Another traditionally little used or known element might be cross-team collaboration – but it’s absolutely essential to agile success. It might be a big change to work cross-departmentally (beyond a somewhat standard collaboration between sales and marketing), but it’ll take your insights to the next, more actionable level- and as the results from one project or campaign sprint ultimately inform the next, it’s beneficial to have everyone on the same page from the start.
For agile practices to work, each team member needs to feel safe – safe to make mistakes, to fail and learn from them. If a culture of fear is what your team is operating under, that will likely kill the agile spirit very soon. As a manager of an agile team, you are responsible for, well, managing other people’s expectations to protect your team’s priorities, as well as motivating every member of your team in their tasks. If they’re doing agile right, they’ll act fairly independently, but they’ll still appreciate reassurance.

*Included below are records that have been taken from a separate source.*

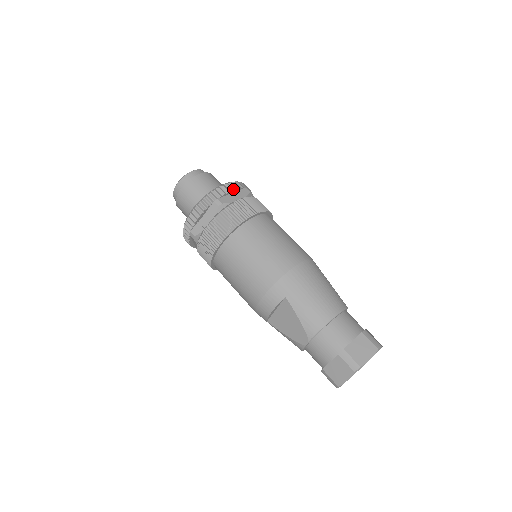
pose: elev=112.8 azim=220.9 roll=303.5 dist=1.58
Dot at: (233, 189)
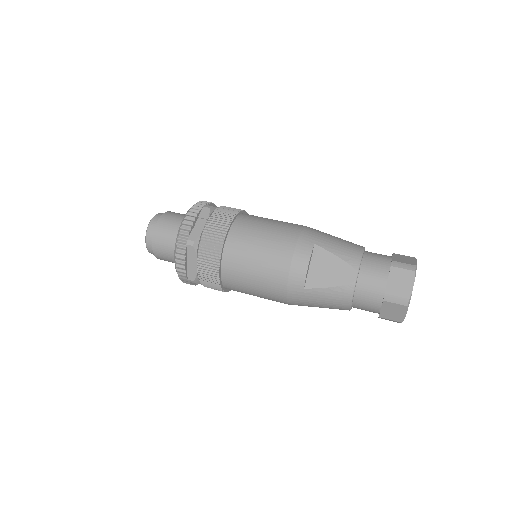
Dot at: (212, 203)
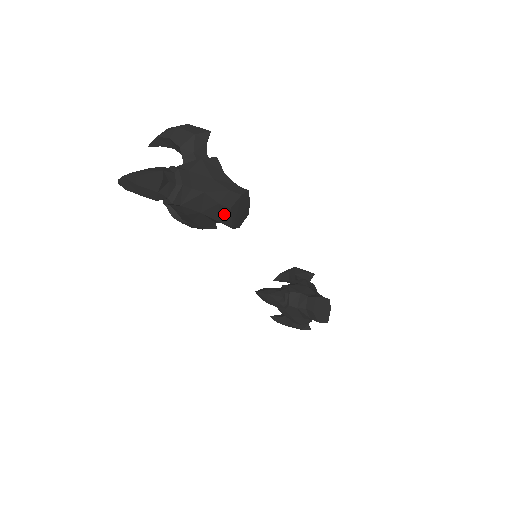
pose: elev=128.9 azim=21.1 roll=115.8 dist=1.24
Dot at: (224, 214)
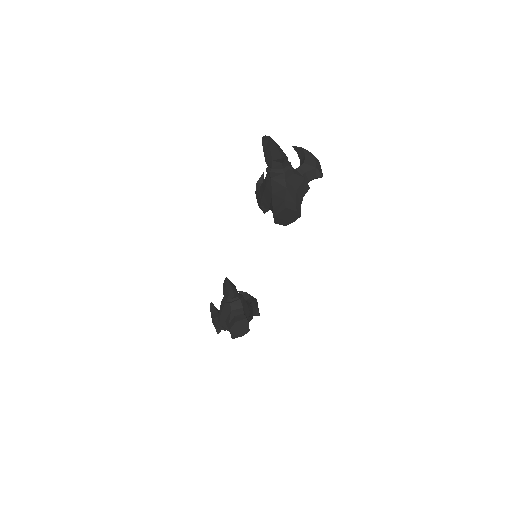
Dot at: (280, 207)
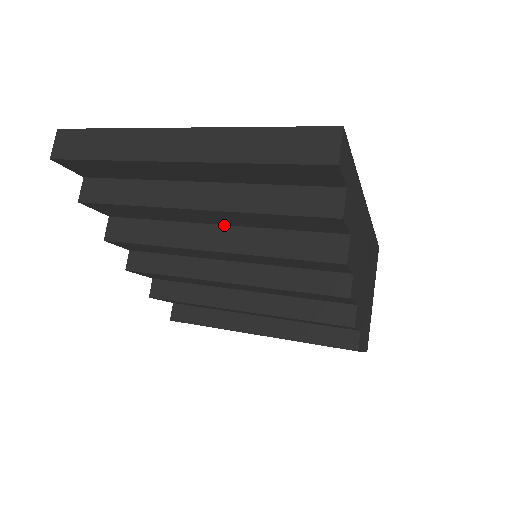
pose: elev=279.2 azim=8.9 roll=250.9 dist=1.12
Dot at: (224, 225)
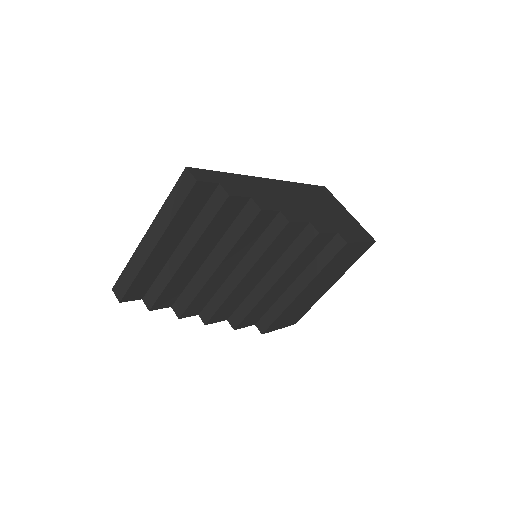
Dot at: (210, 254)
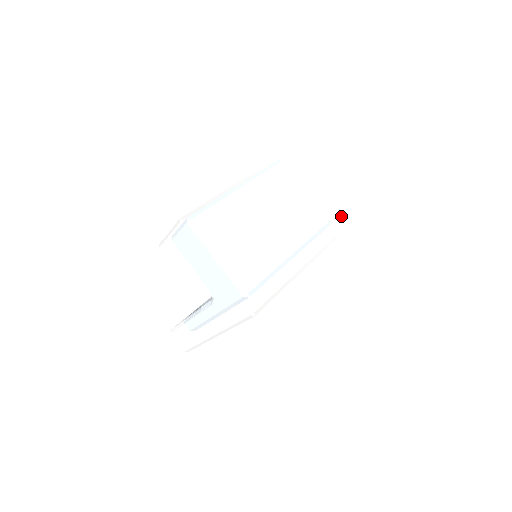
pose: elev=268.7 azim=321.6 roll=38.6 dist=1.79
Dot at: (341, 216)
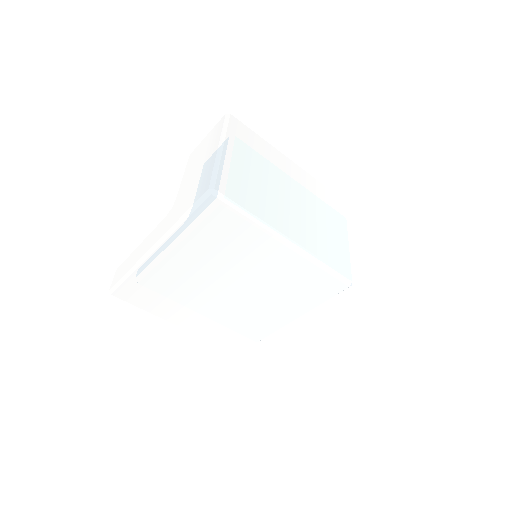
Dot at: (366, 279)
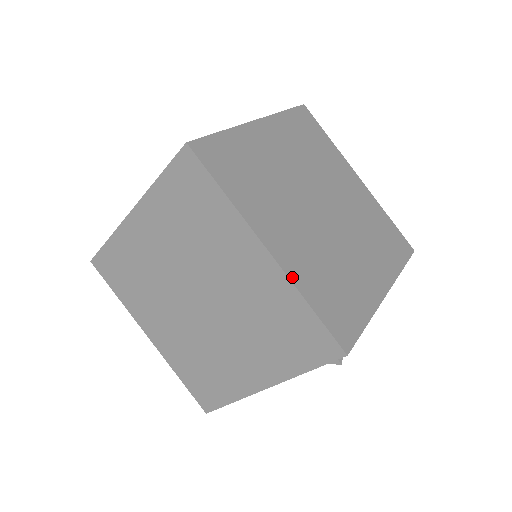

Marketing teams sometimes use numbers to forcefully justify a rather non-analytical plan, rather than start with stats and use them to plan out the next steps. With agile, decisions and iterations are often based on hard numbers, rather than convenient anecdotes. Use all of the data that you gather (whether it be manually or automatically) to inform your decisions wherever you can.
Marketing can be a competitive environment. Agile relies on empowering the individual and the team, making it so that everyone can grow and progress. A big part of that is expressing what you’re grateful for in other team members, which can conflict with overly big egos. Express gratitude and share credit whenever you can. This also means that you have to establish a very honest environment, where you can speak about successes and failures openly (this is the whole point of agile retrospectives, for example).
A big point of agile is thinking of the user first. In marketing, this translates to: think of the customer first! Customers can be internal or external – the important thing is to establish a feedback loop with all your stakeholders and listen to their requirements, so that you can build a meaningful backlog with materials that are relevant to them (and thus to future customers, too). Understanding your current customers is key to winning over new ones. Create personas. Write user stories. Think of who you’re talking to, and of what they want to hear. Incorporating feedback in the process instead of planning and then unveiling a product will likely move it closer to a customer’s expectations. And: make sure customer data is in one central place of the organization, so that everyone has access to it – avoid silos.
You don’t have to use the full suite of agile practices at once (though this paper gives good insight into the basics) – start with focusing on integrating the cornerstones of the agile mindset into everything you do: cross-team collaboration, customer-centricity, and a metrics-driven attitude.
What steps has your marketing organization taken to be more agile?